Turnover in 2022 was £2.78m. 80% of sales were the UK, where Yapily is based, but European revenues more than doubled to £0.48m. Management says the positive result was driven “by increased demand as the business expanded into new regions” and stepped up its sales and marketing efforts. Yapily bought a German rival, FinAPI in May 2022 for an undisclosed sum. 

The modest increase in topline growth has been costly. Administrative expenses ballooned to £23.7m in 2022 from £9.5m the previous year as management spent heavily on “continued investment in product development, sales and marketing… and support functions as the company scales.” Notably, employee costs more than doubled to £14.6m. Yapily now has 158 staff, mainly in London, costing an average of £92K each. 

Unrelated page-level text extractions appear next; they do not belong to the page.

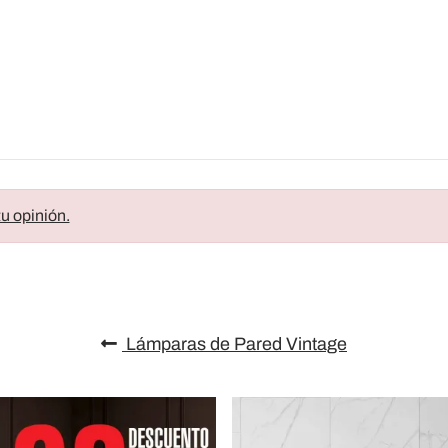
u opinión.
Lámparas de Pared Vintage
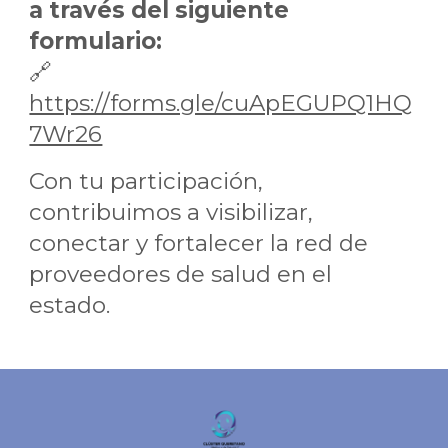
a través del siguiente
formulario:
🔗
https://forms.gle/cuApEGUPQ1HQ
7Wr26
Con tu participación,
contribuimos a visibilizar,
conectar y fortalecer la red de
proveedores de salud en el
estado.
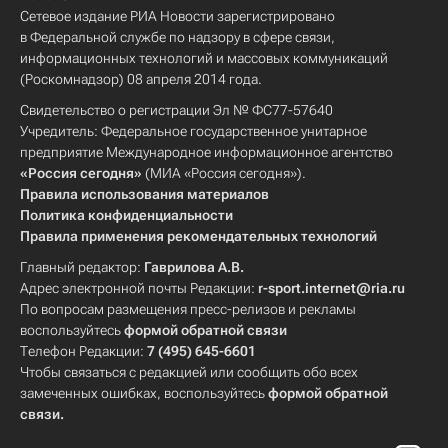
Сетевое издание РИА Новости зарегистрировано
в Федеральной службе по надзору в сфере связи,
информационных технологий и массовых коммуникаций
(Роскомнадзор) 08 апреля 2014 года.
Свидетельство о регистрации Эл № ФС77-57640
Учредитель: Федеральное государственное унитарное
предприятие Международное информационное агентство
«Россия сегодня»
(МИА «Россия сегодня»).
Правила использования материалов
Политика конфиденциальности
Правила применения рекомендательных технологий
Главный редактор:
Гаврилова А.В.
Адрес электронной почты Редакции:
r-sport.internet@ria.ru
По вопросам размещения пресс-релизов и рекламы
воспользуйтесь
формой обратной связи
Телефон Редакции:
7 (495) 645-6601
Чтобы связаться с редакцией или сообщить обо всех
замеченных ошибках, воспользуйтесь
формой обратной
связи
.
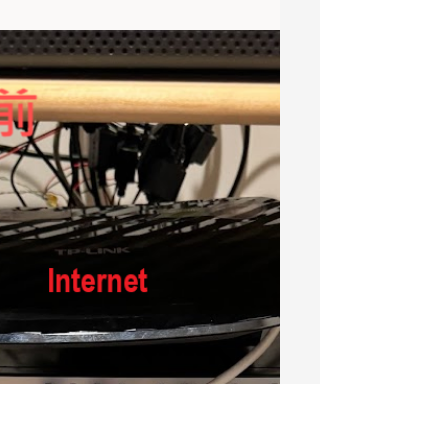
UniFi商用案例分享-瑪吉斯測
試訓練場
本案例由凱文科技協助建置,採用UniFi
Network、Protect及airMAX無線網路橋
接解決方案，全廠區使用4K攝影機監
控，活動區使用AI-360及U6-PRO高性能
AP提供WiFi服務。 本案使用設備 :
UDM-SE、USW-Aggregation、USW-
Pro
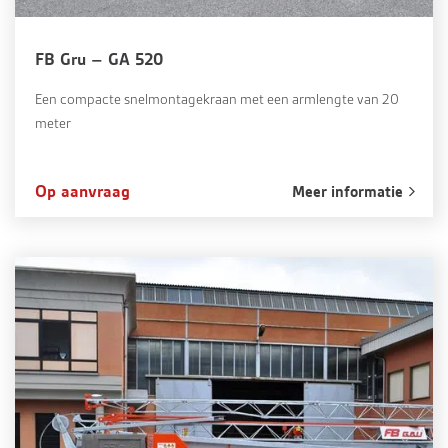
FB Gru – GA 520
Een compacte snelmontagekraan met een armlengte van 20
meter
Op aanvraag
Meer informatie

The team has been busy. Management highlighted a growing range of products, a more extensive network of connections to banks and other financial institutions, a 70% increase in customer numbers and a 4.5 times increase in payment volume. The actual payment volume was not disclosed.

The operating loss grew to £21.5m from £8.4m the previous year, reflecting the company’s “deliberate growth strategy” aimed at “seizing substantial market opportunities” in the emerging open banking market. Accumulated losses now stand at £33m.

Yapily had £18m cash at year end after taking an additional £10m investment. JP Morgan reportedly looked at taking a stake in the business but decided against

The open banking market is going to be big. The only question is when. And the open question for Yapily and its small army of competitors is whether they can afford to wait.